Metro

He’s a carjack-ass

It was more Dunderhead and Thumbelina than David and Goliath — but a Queens woman put a hapless carjacker to shame all the same on busy Madison Avenue yesterday.

All it took was a standard stick shift.

Anne Justima, 31, of Jackson Heights, was heading home at around 7:15 p.m. with her husband, Peter, 33, after working on their new restaurant, Tiny Thai, when a knife-wielding lug lumbered up to their black Volkswagen on Madison Avenue between East 71st and East 72nd streets.

“We stopped at the light, and he came right over,” Peter recalled. “He was 6-foot, thin.”

“Get out of the car!” the crook barked at Anne, who stands 5-foot-3 on her tiptoes.

The creep then forced down the window on the driver’s side — and stuck his long arm in the car.

“He used a knife to cut my hand” and then swiped Anne’s iPhone, she said.

Things went from ugly to ridiculous by the time the light changed, the couple recalled — and the would-be carjacker’s luck ran out.

“I said, ‘I’m OK — I’m going to get out of the car, ‘ ” Anne recalled, her hand stinging from the knife wound.

“She kicked him,” her proud spouse reported.

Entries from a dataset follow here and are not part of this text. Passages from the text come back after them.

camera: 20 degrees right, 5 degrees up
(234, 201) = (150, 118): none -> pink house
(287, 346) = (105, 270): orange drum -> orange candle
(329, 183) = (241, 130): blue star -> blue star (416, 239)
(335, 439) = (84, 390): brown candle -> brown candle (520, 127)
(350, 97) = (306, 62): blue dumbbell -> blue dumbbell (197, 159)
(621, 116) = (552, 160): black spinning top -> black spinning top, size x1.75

But the best revenge was yet to come.

“I’m small — he cannot fit in my car,” she said.

“And I don’t think he could drive the stick shift!”

So, stolen iPhone in hand and his tail between his legs, the driving-challenged car thief took off on foot.

“I think this shouldn’t happen at all,” Peter complained.

“The police should be running around more — it’s the Upper East Side after all.

“There should be more lights on the streets, it’s so dark sometimes.”

The couple said the moral of their story is simple:

“We live in New York — we have to watch out for each other!” Peter said.

Anne agreed.

“We have to be more cautious in the future,” she said.

But the couple said even in the midst of their woes, there were some high points.

“The police, they took us to the precinct, they are good, they try to help a lot,” Anne said.

And, Peter said, it was nice that a stranger bothered to help out.

“A nurse came — she came to look at her hand,” he said.